▶ _Given entries_:
►

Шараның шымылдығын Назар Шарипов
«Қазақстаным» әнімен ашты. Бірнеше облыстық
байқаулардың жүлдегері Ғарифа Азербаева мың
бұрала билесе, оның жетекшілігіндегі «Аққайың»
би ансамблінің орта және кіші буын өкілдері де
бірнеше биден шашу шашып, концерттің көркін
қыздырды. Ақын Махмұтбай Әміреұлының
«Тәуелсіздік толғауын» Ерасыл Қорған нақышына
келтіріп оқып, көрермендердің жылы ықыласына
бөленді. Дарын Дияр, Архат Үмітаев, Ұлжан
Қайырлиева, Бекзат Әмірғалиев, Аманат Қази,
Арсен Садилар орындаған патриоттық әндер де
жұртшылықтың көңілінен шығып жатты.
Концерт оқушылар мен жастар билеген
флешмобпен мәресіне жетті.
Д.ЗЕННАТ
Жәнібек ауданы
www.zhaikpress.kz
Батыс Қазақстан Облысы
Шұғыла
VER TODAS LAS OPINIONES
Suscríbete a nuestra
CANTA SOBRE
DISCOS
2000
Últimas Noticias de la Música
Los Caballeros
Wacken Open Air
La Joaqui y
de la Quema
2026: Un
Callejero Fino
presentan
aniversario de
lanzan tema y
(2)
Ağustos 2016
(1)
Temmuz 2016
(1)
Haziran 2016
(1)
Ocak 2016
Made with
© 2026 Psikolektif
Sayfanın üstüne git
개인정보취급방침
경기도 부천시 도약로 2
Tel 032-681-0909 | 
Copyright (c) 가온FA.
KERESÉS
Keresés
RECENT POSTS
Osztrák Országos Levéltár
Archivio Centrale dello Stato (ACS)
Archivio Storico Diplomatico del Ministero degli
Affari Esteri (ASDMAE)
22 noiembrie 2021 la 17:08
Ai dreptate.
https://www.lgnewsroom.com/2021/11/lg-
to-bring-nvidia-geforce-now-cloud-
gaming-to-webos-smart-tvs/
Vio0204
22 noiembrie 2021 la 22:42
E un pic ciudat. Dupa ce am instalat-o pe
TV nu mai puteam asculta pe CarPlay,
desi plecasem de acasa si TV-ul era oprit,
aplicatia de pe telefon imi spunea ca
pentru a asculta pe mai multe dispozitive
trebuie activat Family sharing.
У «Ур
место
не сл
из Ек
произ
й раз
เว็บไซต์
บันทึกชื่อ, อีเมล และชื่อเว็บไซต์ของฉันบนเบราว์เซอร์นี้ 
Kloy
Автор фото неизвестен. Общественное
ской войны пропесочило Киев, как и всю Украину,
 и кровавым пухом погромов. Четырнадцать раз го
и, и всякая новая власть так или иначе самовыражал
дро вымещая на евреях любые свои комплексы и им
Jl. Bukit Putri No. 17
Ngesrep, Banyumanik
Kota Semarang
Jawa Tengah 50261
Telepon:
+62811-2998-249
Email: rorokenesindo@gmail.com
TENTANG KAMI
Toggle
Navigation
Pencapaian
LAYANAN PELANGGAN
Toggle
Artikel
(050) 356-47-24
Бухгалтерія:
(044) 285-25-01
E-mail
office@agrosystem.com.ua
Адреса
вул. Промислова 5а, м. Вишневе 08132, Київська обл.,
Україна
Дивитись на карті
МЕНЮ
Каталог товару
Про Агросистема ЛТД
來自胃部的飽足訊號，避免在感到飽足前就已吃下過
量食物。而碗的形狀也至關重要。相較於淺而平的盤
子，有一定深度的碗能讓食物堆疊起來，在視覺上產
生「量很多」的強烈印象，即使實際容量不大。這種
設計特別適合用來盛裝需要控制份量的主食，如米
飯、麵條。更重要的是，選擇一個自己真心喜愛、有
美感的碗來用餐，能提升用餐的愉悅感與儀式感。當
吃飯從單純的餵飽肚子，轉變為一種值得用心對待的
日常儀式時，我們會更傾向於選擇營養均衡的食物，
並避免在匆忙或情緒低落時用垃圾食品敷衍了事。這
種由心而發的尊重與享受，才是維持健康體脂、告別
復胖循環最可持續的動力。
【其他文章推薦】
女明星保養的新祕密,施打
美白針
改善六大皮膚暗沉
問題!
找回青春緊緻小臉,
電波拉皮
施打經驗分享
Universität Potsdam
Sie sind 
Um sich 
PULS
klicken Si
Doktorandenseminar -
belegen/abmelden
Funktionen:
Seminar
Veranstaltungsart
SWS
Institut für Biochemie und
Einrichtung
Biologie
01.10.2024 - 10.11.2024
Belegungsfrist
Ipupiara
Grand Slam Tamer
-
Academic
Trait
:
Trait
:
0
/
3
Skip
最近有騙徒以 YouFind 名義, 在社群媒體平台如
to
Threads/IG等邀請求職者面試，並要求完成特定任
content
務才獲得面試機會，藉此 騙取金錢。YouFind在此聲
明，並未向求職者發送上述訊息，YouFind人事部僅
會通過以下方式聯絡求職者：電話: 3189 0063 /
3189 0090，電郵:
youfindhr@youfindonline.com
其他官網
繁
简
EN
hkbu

◄

Wherever a line in the records contains the word "noiembrie", copy that line.

▶ _Solution to this task_:
22 noiembrie 2021 la 17:08
22 noiembrie 2021 la 22:42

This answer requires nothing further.